Search the data below for the string "ceiling". Extract every line that contains it.

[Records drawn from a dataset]
%%
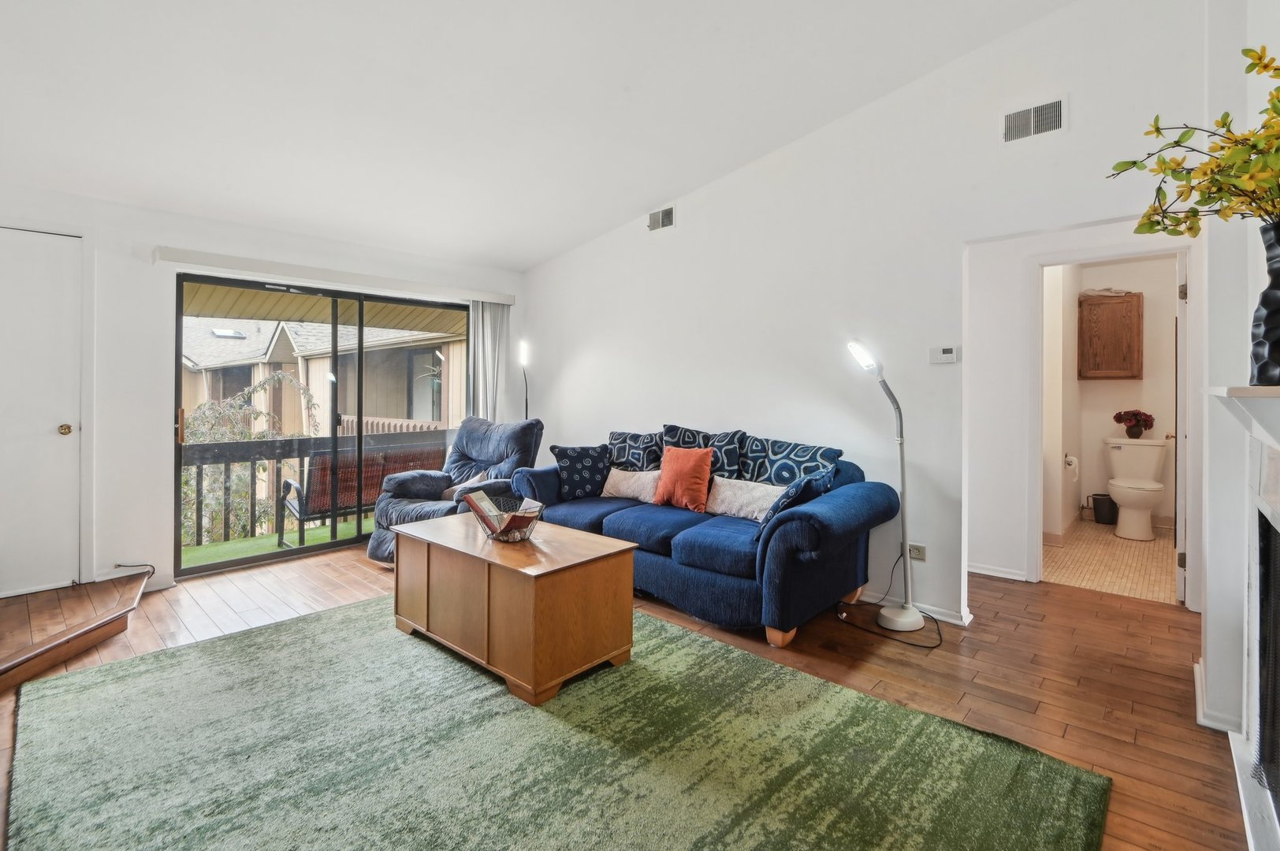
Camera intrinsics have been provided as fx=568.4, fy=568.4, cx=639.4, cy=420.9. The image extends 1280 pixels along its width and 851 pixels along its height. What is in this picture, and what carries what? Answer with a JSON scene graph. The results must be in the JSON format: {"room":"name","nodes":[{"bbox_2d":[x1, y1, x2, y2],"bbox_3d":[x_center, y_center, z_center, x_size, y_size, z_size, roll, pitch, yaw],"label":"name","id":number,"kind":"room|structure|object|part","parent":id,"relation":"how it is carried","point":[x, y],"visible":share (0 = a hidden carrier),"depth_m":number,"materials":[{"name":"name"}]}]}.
{"room":"living room","nodes":[
{"label":"living room","id":0,"kind":"room"},
{"bbox_2d":[0,181,528,603],"bbox_3d":[-2.734,-0.197,4.186,0.164,2.488,4.423,1,1,43],"label":"left wall","id":1,"kind":"structure","parent":0,"point":[149,266],"depth_m":3.67,"materials":[{"name":"white paint"}]},
{"bbox_2d":[0,226,84,596],"bbox_3d":[-3.650,-0.008,3.134,0.107,2.065,0.834,1,1,43],"label":"white door","id":2,"kind":"structure","parent":1,"relation":"in","point":[66,430],"depth_m":3.31,"materials":[{"name":"white paint"}]},
{"bbox_3d":[-3.398,0.054,3.385,0.069,0.062,0.066,1,1,43],"label":"doorknob","id":3,"kind":"part","parent":2,"relation":"part of","materials":[{"name":"gold metal"}]},
{"bbox_2d":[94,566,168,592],"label":"baseboard","id":4,"kind":"structure","parent":1,"relation":"attached to","point":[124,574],"depth_m":3.60,"materials":[{"name":"white paint"}]},
{"bbox_2d":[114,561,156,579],"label":"cable","id":5,"kind":"object","parent":1,"relation":"attached to","point":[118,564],"visible":0.83,"depth_m":3.61,"materials":[{"name":"black plastic"}]},
{"bbox_2d":[174,273,468,578],"bbox_3d":[-2.410,0.001,4.744,0.128,2.043,2.077,1,1,43],"label":"sliding glass door","id":6,"kind":"structure","parent":1,"relation":"in","point":[176,355],"depth_m":4.52,"materials":[{"name":"glass"}]},
{"bbox_2d":[155,245,516,306],"bbox_3d":[-2.189,-1.098,4.547,0.124,0.090,2.440,1,1,43],"label":"blind valance","id":7,"kind":"object","parent":1,"relation":"attached to","point":[191,254],"visible":0.97,"depth_m":4.22,"materials":[{"name":"white plastic"}]},
{"bbox_2d":[467,298,510,421],"bbox_3d":[-1.419,-0.082,5.367,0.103,2.118,0.417,1,1,43],"label":"vertical blind","id":8,"kind":"object","parent":7,"relation":"hanging from","point":[487,309],"visible":0.57,"depth_m":5.35,"materials":[{"name":"fabric"}]},
{"bbox_2d":[0,0,1088,270],"bbox_3d":[-0.606,-1.831,2.150,6.365,0.174,4.832,1,1,43],"label":"ceiling","id":9,"kind":"structure","parent":0,"point":[545,251],"depth_m":2.92,"materials":[{"name":"white paint"}]},
{"bbox_2d":[0,538,1252,850],"bbox_3d":[-0.284,1.122,2.340,5.872,0.101,5.569,1,1,43],"label":"wood floor","id":10,"kind":"structure","parent":0,"point":[995,631],"depth_m":2.55,"materials":[{"name":"brown wood"}]},
{"bbox_2d":[0,570,149,692],"bbox_3d":[-3.130,1.017,2.773,1.564,0.137,1.240,1,1,43],"label":"step","id":11,"kind":"structure","parent":10,"relation":"on","point":[1,664],"depth_m":2.82,"materials":[{"name":"brown wood"}]},
{"bbox_2d":[367,414,545,563],"bbox_3d":[-1.368,0.497,4.347,1.000,1.045,1.103,1,1,26],"label":"recliner","id":12,"kind":"object","parent":10,"relation":"on","point":[374,549],"visible":0.55,"depth_m":4.37,"materials":[{"name":"blue fabric"}]},
{"bbox_2d":[443,468,493,501],"bbox_3d":[-1.299,0.511,4.317,0.420,0.250,0.204,1,1,27],"label":"throw pillow","id":13,"kind":"object","parent":12,"relation":"on","point":[447,495],"visible":0.35,"depth_m":4.25,"materials":[{"name":"fabric"}]},
{"bbox_2d":[518,338,531,419],"bbox_3d":[-1.065,0.114,5.265,0.245,1.743,0.255,0,1,-34],"label":"floor lamp","id":14,"kind":"object","parent":10,"relation":"on","point":[524,358],"visible":0.59,"depth_m":5.25,"materials":[{"name":"black metal"}]},
{"bbox_2d":[4,596,1109,850],"bbox_3d":[-0.541,1.093,1.968,3.144,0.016,2.424,1,1,43],"label":"area rug","id":15,"kind":"object","parent":10,"relation":"on","point":[118,681],"visible":0.99,"depth_m":1.83,"materials":[{"name":"green carpet"}]},
{"bbox_2d":[386,510,636,707],"bbox_3d":[-0.637,0.826,2.760,1.141,0.509,0.636,1,1,43],"label":"coffee table","id":16,"kind":"object","parent":15,"relation":"on","point":[542,582],"visible":0.98,"depth_m":2.43,"materials":[{"name":"brown wood"}]},
{"bbox_2d":[472,492,544,542],"bbox_3d":[-0.629,0.478,2.766,0.347,0.165,0.332,1,1,43],"label":"wire basket","id":17,"kind":"object","parent":16,"relation":"on","point":[492,532],"visible":0.67,"depth_m":2.70,"materials":[{"name":"metal"}]},
{"bbox_2d":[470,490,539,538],"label":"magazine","id":18,"kind":"object","parent":17,"relation":"in","point":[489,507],"visible":0.74,"depth_m":2.67,"materials":[{"name":"paper"}]},
{"bbox_2d":[509,420,903,648],"bbox_3d":[0.272,0.583,3.634,2.332,0.960,1.001,1,1,43],"label":"sofa","id":19,"kind":"object","parent":10,"relation":"on","point":[652,569],"visible":0.8,"depth_m":3.02,"materials":[{"name":"blue fabric"}]},
{"bbox_2d":[549,443,611,500],"bbox_3d":[-0.406,0.364,4.054,0.457,0.378,0.241,0,1,-16],"label":"pillow","id":20,"kind":"object","parent":19,"relation":"on","point":[570,465],"visible":0.97,"depth_m":3.98,"materials":[{"name":"blue fabric"}]},
{"bbox_2d":[599,465,662,502],"bbox_3d":[-0.047,0.434,3.907,0.523,0.222,0.192,1,1,43],"label":"white pillow","id":21,"kind":"object","parent":19,"relation":"on","point":[624,482],"visible":0.86,"depth_m":3.83,"materials":[{"name":"fabric"}]},
{"bbox_2d":[605,429,666,471],"bbox_3d":[-0.045,0.305,4.167,0.555,0.461,0.252,1,1,43],"label":"patterned pillow","id":22,"kind":"object","parent":19,"relation":"on","point":[640,460],"visible":0.77,"depth_m":4.09,"materials":[{"name":"blue fabric"}]},
{"bbox_2d":[652,445,714,510],"bbox_3d":[0.274,0.361,3.623,0.416,0.380,0.204,1,1,43],"label":"orange pillow","id":23,"kind":"object","parent":19,"relation":"on","point":[670,482],"visible":1,"depth_m":3.55,"materials":[{"name":"orange fabric"}]},
{"bbox_2d":[661,424,744,480],"bbox_3d":[0.404,0.279,3.803,0.602,0.483,0.258,1,1,43],"label":"patterned pillow","id":24,"kind":"object","parent":19,"relation":"on","point":[732,465],"visible":0.54,"depth_m":3.72,"materials":[{"name":"fabric"}]},
{"bbox_2d":[705,476,786,522],"bbox_3d":[0.628,0.464,3.357,0.547,0.225,0.183,1,1,43],"label":"white pillow","id":25,"kind":"object","parent":19,"relation":"on","point":[757,495],"visible":0.84,"depth_m":3.32,"materials":[{"name":"fabric"}]},
{"bbox_2d":[743,436,842,487],"bbox_3d":[0.891,0.335,3.422,0.610,0.424,0.262,1,1,43],"label":"patterned pillow","id":26,"kind":"object","parent":19,"relation":"on","point":[777,478],"visible":0.7,"depth_m":3.37,"materials":[{"name":"blue fabric"}]},
{"bbox_2d":[760,468,830,529],"bbox_3d":[0.798,0.442,2.979,0.248,0.348,0.436,1,1,43],"label":"blue pillow","id":27,"kind":"object","parent":19,"relation":"on","point":[798,487],"visible":0.65,"depth_m":2.86,"materials":[{"name":"blue fabric"}]},
{"bbox_2d":[844,336,931,632],"bbox_3d":[1.320,0.316,3.020,0.367,1.536,0.389,1,1,43],"label":"floor lamp","id":28,"kind":"object","parent":10,"relation":"on","point":[915,614],"visible":0.99,"depth_m":2.99,"materials":[{"name":"metal"}]},
{"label":"lamp base","id":29,"kind":"part","parent":28,"relation":"part of","materials":[{"name":"white"}]},
{"bbox_2d":[833,549,942,649],"bbox_3d":[1.355,0.889,3.051,0.517,0.397,0.452,0,1,-27],"label":"power cord","id":30,"kind":"object","parent":10,"relation":"on","point":[940,638],"visible":0.81,"depth_m":3.00,"materials":[{"name":"black plastic"}]},
{"bbox_2d":[518,0,1208,636],"bbox_3d":[0.811,-0.551,3.895,5.173,3.243,0.130,1,1,43],"label":"right wall","id":31,"kind":"structure","parent":0,"point":[747,172],"depth_m":3.30,"materials":[{"name":"white paint"}]},
{"bbox_2d":[647,204,675,231],"bbox_3d":[0.165,-1.547,4.356,0.261,0.157,0.015,1,1,43],"label":"air vent","id":32,"kind":"object","parent":31,"relation":"attached to","point":[660,221],"visible":0.99,"depth_m":4.35,"materials":[{"name":"metal"}]},
{"bbox_2d":[855,589,972,626],"bbox_3d":[0.886,1.027,3.730,2.616,0.078,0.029,1,1,43],"label":"baseboard","id":33,"kind":"structure","parent":31,"relation":"attached to","point":[955,621],"depth_m":3.16,"materials":[{"name":"white paint"}]},
{"bbox_2d":[906,542,926,560],"bbox_3d":[1.552,0.739,3.208,0.118,0.081,0.010,1,1,43],"label":"wall socket","id":34,"kind":"object","parent":31,"relation":"attached to","point":[917,554],"visible":0.82,"depth_m":3.20,"materials":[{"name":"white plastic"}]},
{"bbox_2d":[929,345,959,363],"bbox_3d":[1.679,-0.366,3.136,0.142,0.092,0.027,1,1,43],"label":"thermostat","id":35,"kind":"object","parent":31,"relation":"attached to","point":[945,351],"visible":0.98,"depth_m":3.12,"materials":[{"name":"white plastic"}]},
{"bbox_2d":[1000,96,1067,143],"bbox_3d":[1.919,-1.460,2.766,0.268,0.165,0.013,1,1,43],"label":"air vent","id":36,"kind":"object","parent":31,"relation":"attached to","point":[1021,117],"visible":0.99,"depth_m":2.76,"materials":[{"name":"white metal"}]},
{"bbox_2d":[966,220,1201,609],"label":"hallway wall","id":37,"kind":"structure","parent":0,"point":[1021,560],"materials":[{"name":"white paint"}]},
{"bbox_2d":[967,562,1029,581],"bbox_3d":[2.302,1.007,3.821,0.752,0.082,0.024,1,1,43],"label":"baseboard","id":38,"kind":"structure","parent":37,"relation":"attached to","point":[983,571],"depth_m":3.78,"materials":[{"name":"white paint"}]},
{"bbox_2d":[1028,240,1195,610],"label":"door frame","id":39,"kind":"structure","parent":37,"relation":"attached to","point":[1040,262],"depth_m":3.60,"materials":[{"name":"white paint"}]},
{"bbox_2d":[1172,246,1188,605],"bbox_3d":[3.441,0.038,3.638,0.144,2.068,0.788,1,1,43],"label":"bathroom door","id":40,"kind":"structure","parent":39,"relation":"attached to","point":[1178,577],"depth_m":3.34,"materials":[{"name":"white paint"}]},
{"bbox_2d":[1041,518,1179,604],"bbox_3d":[3.832,1.086,4.604,1.578,0.103,2.603,1,1,43],"label":"bathroom floor","id":41,"kind":"structure","parent":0,"point":[1143,567],"depth_m":4.22,"materials":[{"name":"beige tile"}]},
{"bbox_2d":[1090,492,1118,524],"bbox_3d":[4.579,0.861,5.592,0.235,0.268,0.227,1,1,43],"label":"trash can","id":42,"kind":"object","parent":41,"relation":"on","point":[1098,495],"visible":0.88,"depth_m":5.52,"materials":[{"name":"black plastic"}]},
{"bbox_2d":[1102,435,1168,541],"bbox_3d":[4.487,0.597,5.154,0.463,0.859,0.747,1,1,43],"label":"toilet","id":43,"kind":"object","parent":41,"relation":"on","point":[1145,485],"visible":0.99,"depth_m":5.11,"materials":[{"name":"white ceramic"}]},
{"bbox_2d":[1112,409,1156,438],"bbox_3d":[4.611,0.017,5.322,0.310,0.266,0.278,1,1,43],"label":"flower pot","id":44,"kind":"object","parent":43,"relation":"on","point":[1136,433],"visible":0.99,"depth_m":5.27,"materials":[{"name":"red plant"}]},
{"bbox_2d":[1039,252,1181,540],"bbox_3d":[4.401,-0.234,5.287,1.971,2.580,0.785,1,1,43],"label":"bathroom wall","id":45,"kind":"structure","parent":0,"point":[1098,435],"depth_m":5.34,"materials":[{"name":"paint"}]},
{"bbox_2d":[1063,453,1079,478],"bbox_3d":[3.846,0.397,5.096,0.127,0.186,0.150,1,1,43],"label":"toilet paper roll","id":46,"kind":"object","parent":45,"relation":"attached to","point":[1068,460],"visible":0.91,"depth_m":5.06,"materials":[{"name":"white paper"}]},
{"bbox_2d":[1078,290,1142,380],"bbox_3d":[4.443,-0.777,5.371,0.493,0.784,0.362,1,1,43],"label":"wall cabinet","id":47,"kind":"object","parent":45,"relation":"attached to","point":[1128,301],"visible":0.98,"depth_m":5.24,"materials":[{"name":"brown wood"}]},
{"bbox_2d":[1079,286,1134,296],"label":"folded towel","id":48,"kind":"object","parent":47,"relation":"on","point":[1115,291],"visible":0.71,"depth_m":5.26,"materials":[{"name":"white fabric"}]},
{"bbox_2d":[1194,0,1279,752],"bbox_3d":[1.423,-0.407,1.110,0.307,3.149,3.508,1,1,43],"label":"fireplace wall","id":49,"kind":"structure","parent":0,"point":[1213,606],"depth_m":2.05,"materials":[{"name":"white paint"}]},
{"bbox_2d":[1194,658,1242,734],"bbox_3d":[2.171,1.060,2.133,0.116,0.084,0.307,1,1,43],"label":"baseboard","id":50,"kind":"structure","parent":49,"relation":"attached to","point":[1208,723],"depth_m":2.05,"materials":[{"name":"white paint"}]},
{"bbox_2d":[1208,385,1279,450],"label":"mantel shelf","id":51,"kind":"object","parent":49,"relation":"attached to","point":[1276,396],"visible":0.99,"depth_m":1.33,"materials":[{"name":"white paint"}]},
{"bbox_2d":[1211,385,1279,850],"bbox_3d":[1.598,0.525,1.319,0.361,1.209,1.432,1,1,43],"label":"fireplace","id":52,"kind":"object","parent":49,"relation":"attached to","point":[1266,507],"visible":1,"depth_m":1.64,"materials":[{"name":"white paint"}]},
{"bbox_2d":[1248,217,1279,385],"bbox_3d":[1.626,-0.281,1.407,0.167,0.422,0.167,1,1,43],"label":"black vase","id":53,"kind":"object","parent":52,"relation":"on","point":[1278,331],"visible":0.93,"depth_m":1.41,"materials":[{"name":"black ceramic"}]},
{"bbox_2d":[1108,45,1279,239],"bbox_3d":[1.577,-0.649,1.444,0.590,0.620,0.565,1,1,43],"label":"yellow flower arrangement","id":54,"kind":"object","parent":53,"relation":"in","point":[1278,113],"visible":0.98,"depth_m":1.48,"materials":[{"name":"plant"}]},
{"label":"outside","id":55,"kind":"structure","parent":0,"visible":0},
{"bbox_2d":[178,516,374,568],"bbox_3d":[-3.029,1.187,5.456,1.976,0.204,5.806,1,1,43],"label":"balcony floor","id":56,"kind":"structure","parent":55,"point":[319,532],"depth_m":5.09,"materials":[{"name":"green"}]},
{"bbox_2d":[178,424,457,545],"bbox_3d":[-3.480,0.588,5.544,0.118,0.973,4.229,1,1,43],"label":"balcony railing","id":57,"kind":"object","parent":56,"relation":"on","point":[332,440],"visible":0.39,"depth_m":5.47,"materials":[{"name":"wood"}]},
{"bbox_2d":[282,444,445,549],"bbox_3d":[-2.452,0.667,5.247,0.648,0.879,1.408,1,1,43],"label":"outdoor bench","id":58,"kind":"object","parent":56,"relation":"on","point":[319,510],"visible":0.58,"depth_m":4.85,"materials":[{"name":"brown"}]},
{"bbox_2d":[175,313,466,437],"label":"neighboring house","id":59,"kind":"structure","parent":55,"point":[429,418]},
{"bbox_2d":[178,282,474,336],"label":"balcony ceiling","id":60,"kind":"structure","parent":55,"point":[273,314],"depth_m":5.70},
{"label":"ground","id":61,"kind":"structure","parent":55,"visible":0},
{"bbox_2d":[180,369,323,545],"bbox_3d":[-5.811,1.342,7.679,2.271,4.360,2.790,1,1,43],"label":"tree","id":62,"kind":"object","parent":61,"relation":"on","point":[251,415],"visible":0.38,"depth_m":7.61,"materials":[{"name":"green plant"}]}
]}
%%
● **Answer for the task**
{"bbox_2d":[0,0,1088,270],"bbox_3d":[-0.606,-1.831,2.150,6.365,0.174,4.832,1,1,43],"label":"ceiling","id":9,"kind":"structure","parent":0,"point":[545,251],"depth_m":2.92,"materials":[{"name":"white paint"}]},
{"bbox_2d":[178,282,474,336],"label":"balcony ceiling","id":60,"kind":"structure","parent":55,"point":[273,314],"depth_m":5.70},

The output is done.